Comissão Especial da Inteligência Artificial (PL 2338/2023) começa ciclo de debates na próxima semana

Comissão Especial da Inteligência Artificial (PL 2338/2023) começa ciclo de debates na próxima semana
Créditos: Vinícius Loures. Câmara dos Deputados.

A Comissão Especial da Câmara dos Deputados destinada a analisar o Projeto de Lei 2338/2023 — que propõe a regulamentação da inteligência artificial (IA) no Brasil — dará início ao seu ciclo de debates na próxima terça-feira, 10 de junho. A proposta é de autoria do senador Rodrigo Pacheco (PSD-MG) e foi elaborada a partir do trabalho de uma comissão de juristas.

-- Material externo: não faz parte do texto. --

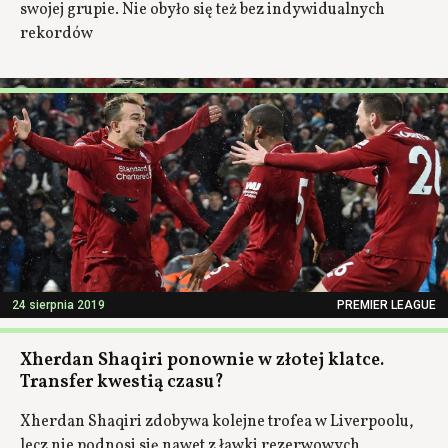
swojej grupie. Nie obyło się też bez indywidualnych
rekordów
24 sierpnia 2019
PREMIER LEAGUE
Xherdan Shaqiri ponownie w złotej klatce.
Transfer kwestią czasu?
Xherdan Shaqiri zdobywa kolejne trofea w Liverpoolu,
lecz nie podnosi się nawet z ławki rezerwowych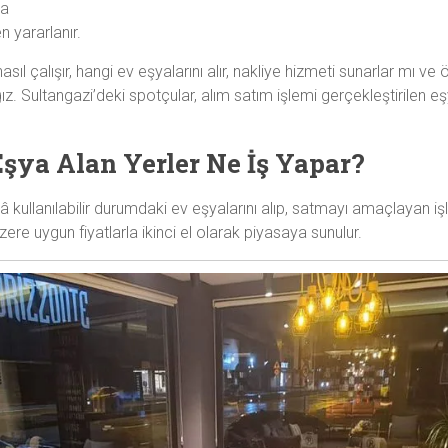
ya
 yararlanır.
asıl çalışır, hangi ev eşyalarını alır, nakliye hizmeti sunarlar mı v
ağız. Sultangazi’deki spotçular, alım satım işlemi gerçekleştirilen e
 Eşya Alan Yerler Ne İş Yapar?
 kullanılabilir durumdaki ev eşyalarını alıp, satmayı amaçlayan işle
zere uygun fiyatlarla ikinci el olarak piyasaya sunulur.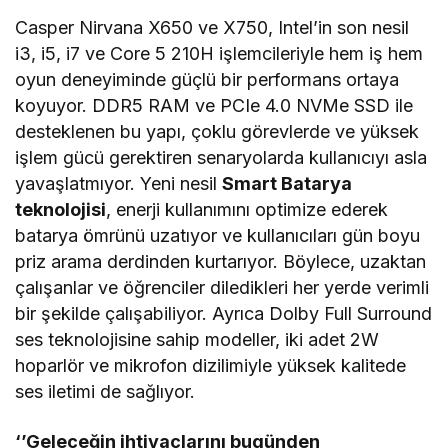
Casper Nirvana X650 ve X750, Intel’in son nesil
i3, i5, i7 ve Core 5 210H işlemcileriyle hem iş hem
oyun deneyiminde güçlü bir performans ortaya
koyuyor. DDR5 RAM ve PCIe 4.0 NVMe SSD ile
desteklenen bu yapı, çoklu görevlerde ve yüksek
işlem gücü gerektiren senaryolarda kullanıcıyı asla
yavaşlatmıyor. Yeni nesil
Smart Batarya
teknolojisi
, enerji kullanımını optimize ederek
batarya ömrünü uzatıyor ve kullanıcıları gün boyu
priz arama derdinden kurtarıyor. Böylece, uzaktan
çalışanlar ve öğrenciler diledikleri her yerde verimli
bir şekilde çalışabiliyor. Ayrıca Dolby Full Surround
ses teknolojisine sahip modeller, iki adet 2W
hoparlör ve mikrofon dizilimiyle yüksek kalitede
ses iletimi de sağlıyor.
‘’Geleceğin ihtiyaçlarını bugünden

A primeira audiência pública, das dez previstas no plano de trabalho do relator, deputado Aguinaldo Ribeiro (PP-PB), discutirá os conceitos fundamentais de IA e os modelos regulatórios em análise no país. Estão previstas participações de representantes do governo, sociedade civil, setor acadêmico, empresas e startups. Ao longo do segundo semestre, a comissão ainda promoverá cinco seminários regionais e um internacional, com o objetivo de mapear o estágio e o alinhamento regulatório de outros países.

O plano da comissão é encerrar as audiências públicas até setembro e apresentar o relatório final até 25 de novembro, com expectativa de votação em dezembro. Mais de 200 especialistas já manifestaram interesse em contribuir com os debates. A tramitação do projeto ocorre em regime de prioridade e, desde a instalação da comissão em 20 de maio, a Câmara tem prazo de dez sessões plenárias para deliberação.

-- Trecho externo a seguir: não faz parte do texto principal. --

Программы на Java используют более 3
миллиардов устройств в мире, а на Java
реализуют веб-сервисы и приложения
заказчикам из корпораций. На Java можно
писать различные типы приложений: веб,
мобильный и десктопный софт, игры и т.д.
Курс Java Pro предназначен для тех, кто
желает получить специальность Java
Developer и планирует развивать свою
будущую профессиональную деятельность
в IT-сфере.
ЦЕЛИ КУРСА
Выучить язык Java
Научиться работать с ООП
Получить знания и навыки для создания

A comissão é presidida pela deputada Luisa Canziani (PSD-PR), que já havia relatado outra proposta sobre o tema em 2021 (PL 21/20). A mesa diretora é composta ainda pelos deputados Adriana Ventura (Novo-SP), Reginaldo Lopes (PT-MG) e Gustavo Gayer (PL-GO), nas três vice-presidências. Ao todo, são 33 deputados titulares e igual número de suplentes.

Luisa Canziani destacou que o colegiado não pretende abordar neste momento a regulação de plataformas digitais. Já o relator Aguinaldo Ribeiro sinalizou que construirá seu parecer em sintonia com o Senado, para evitar modificações substanciais caso o texto retorne àquela Casa.

Confira o plano de trabalho do relator.

Estrutura e diretrizes do projeto

O PL 2338/2023 estabelece diretrizes para o uso da inteligência artificial com foco na proteção de direitos fundamentais.

A proposta divide as aplicações em dois grandes grupos: sistemas de IA em geral e inteligência artificial generativa — esta última voltada para a produção ou modificação de textos, imagens, sons, vídeos ou códigos. A avaliação prévia de risco será obrigatória apenas para sistemas generativos e de propósito geral (como o GPT). Para os demais casos, a avaliação prévia será facultativa. Essa avaliação visa determinar o grau de risco do sistema, que dependerá de suas finalidades e do seu impacto. A análise deve ser realizada pelos próprios desenvolvedores, fornecedores ou aplicadores do sistema antes da chegada do produto ao mercado.

Sistemas considerados de risco excessivo, como armas autônomas e ferramentas de previsão de crimes com base em traços comportamentais, ficam proibidos. Também está vedada a utilização de IA para produção e disseminação de material com abuso ou exploração sexual infantil.

Quanto ao uso de tecnologias de reconhecimento facial, o projeto prevê sua admissibilidade apenas em casos específicos, como busca de vítimas, desaparecidos ou foragidos, mediante autorização judicial e apenas para crimes com pena superior a dois anos.

Direitos autorais e uso de conteúdo

A proposta também regulamenta o uso de obras protegidas por direitos autorais no treinamento de sistemas de IA. O uso será liberado para fins não comerciais por instituições de pesquisa, educação, jornalismo, museus, bibliotecas e arquivos — desde que o material seja obtido de forma legítima.

Para usos comerciais, os titulares dos direitos poderão proibir o uso ou exigir remuneração. A medida busca garantir proteção aos criadores de conteúdo e preservar a integridade das obras intelectuais diante do avanço das tecnologias generativas.

Com a abertura dos debates na comissão especial, o Congresso Nacional inicia uma nova fase no processo de construção de um marco legal para a inteligência artificial no Brasil.